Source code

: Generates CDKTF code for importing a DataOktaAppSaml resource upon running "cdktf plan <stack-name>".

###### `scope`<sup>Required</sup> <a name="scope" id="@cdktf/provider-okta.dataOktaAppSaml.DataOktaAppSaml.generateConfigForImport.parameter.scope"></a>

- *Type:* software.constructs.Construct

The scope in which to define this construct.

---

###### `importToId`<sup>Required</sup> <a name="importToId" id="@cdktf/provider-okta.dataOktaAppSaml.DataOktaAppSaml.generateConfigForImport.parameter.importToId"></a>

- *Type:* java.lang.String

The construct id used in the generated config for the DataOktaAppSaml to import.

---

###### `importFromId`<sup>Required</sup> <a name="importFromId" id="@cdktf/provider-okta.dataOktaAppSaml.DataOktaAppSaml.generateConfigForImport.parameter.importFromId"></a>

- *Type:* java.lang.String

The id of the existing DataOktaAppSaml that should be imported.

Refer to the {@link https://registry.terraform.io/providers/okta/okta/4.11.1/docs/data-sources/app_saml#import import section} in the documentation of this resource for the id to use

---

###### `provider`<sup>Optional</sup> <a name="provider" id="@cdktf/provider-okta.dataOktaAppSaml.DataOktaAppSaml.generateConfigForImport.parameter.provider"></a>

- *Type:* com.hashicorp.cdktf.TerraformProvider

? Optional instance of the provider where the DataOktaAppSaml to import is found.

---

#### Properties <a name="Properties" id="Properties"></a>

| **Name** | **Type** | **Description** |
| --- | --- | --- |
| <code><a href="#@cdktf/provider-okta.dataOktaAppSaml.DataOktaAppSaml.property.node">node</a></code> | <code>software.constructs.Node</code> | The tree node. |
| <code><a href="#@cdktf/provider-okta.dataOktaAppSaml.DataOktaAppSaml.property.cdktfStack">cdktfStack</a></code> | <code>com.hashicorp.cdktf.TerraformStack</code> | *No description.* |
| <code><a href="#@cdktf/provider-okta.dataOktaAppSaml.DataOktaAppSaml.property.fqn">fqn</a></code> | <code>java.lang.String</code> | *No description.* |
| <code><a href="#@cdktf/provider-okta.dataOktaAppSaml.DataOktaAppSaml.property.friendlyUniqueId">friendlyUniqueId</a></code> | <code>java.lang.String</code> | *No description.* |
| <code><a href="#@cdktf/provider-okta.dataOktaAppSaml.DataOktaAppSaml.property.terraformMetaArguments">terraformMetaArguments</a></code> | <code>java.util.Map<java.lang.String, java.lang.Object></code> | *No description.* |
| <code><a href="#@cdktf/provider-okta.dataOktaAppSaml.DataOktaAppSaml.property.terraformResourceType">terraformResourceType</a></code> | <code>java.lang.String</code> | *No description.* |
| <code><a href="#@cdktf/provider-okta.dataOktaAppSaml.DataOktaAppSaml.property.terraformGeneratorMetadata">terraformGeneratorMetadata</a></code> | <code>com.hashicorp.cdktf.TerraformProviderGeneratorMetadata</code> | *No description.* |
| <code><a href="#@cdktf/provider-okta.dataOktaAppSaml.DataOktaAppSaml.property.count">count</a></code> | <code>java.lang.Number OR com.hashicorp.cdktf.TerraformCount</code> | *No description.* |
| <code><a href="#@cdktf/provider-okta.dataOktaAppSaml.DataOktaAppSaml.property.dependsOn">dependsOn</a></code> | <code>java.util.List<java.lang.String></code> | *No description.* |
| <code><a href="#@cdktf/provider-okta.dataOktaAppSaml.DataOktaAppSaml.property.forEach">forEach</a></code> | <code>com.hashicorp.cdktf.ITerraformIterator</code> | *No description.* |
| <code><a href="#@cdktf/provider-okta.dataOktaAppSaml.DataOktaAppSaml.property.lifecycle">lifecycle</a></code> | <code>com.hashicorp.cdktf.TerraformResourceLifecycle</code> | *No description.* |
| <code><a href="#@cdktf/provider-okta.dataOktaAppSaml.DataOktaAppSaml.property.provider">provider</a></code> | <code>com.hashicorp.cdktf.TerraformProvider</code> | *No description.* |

• _What to do_:
Using the entries above, extract exactly the span from the line with "com.hashicorp.cdktf.TerraformCount</code> | *No description.* |" to the line with "<code>java.util.List<java.lang.String></code> | *No", both lines included; leave out everything else.

• _Result below_:
| <code><a href="#@cdktf/provider-okta.dataOktaAppSaml.DataOktaAppSaml.property.count">count</a></code> | <code>java.lang.Number OR com.hashicorp.cdktf.TerraformCount</code> | *No description.* |
| <code><a href="#@cdktf/provider-okta.dataOktaAppSaml.DataOktaAppSaml.property.dependsOn">dependsOn</a></code> | <code>java.util.List<java.lang.String></code> | *No description.* |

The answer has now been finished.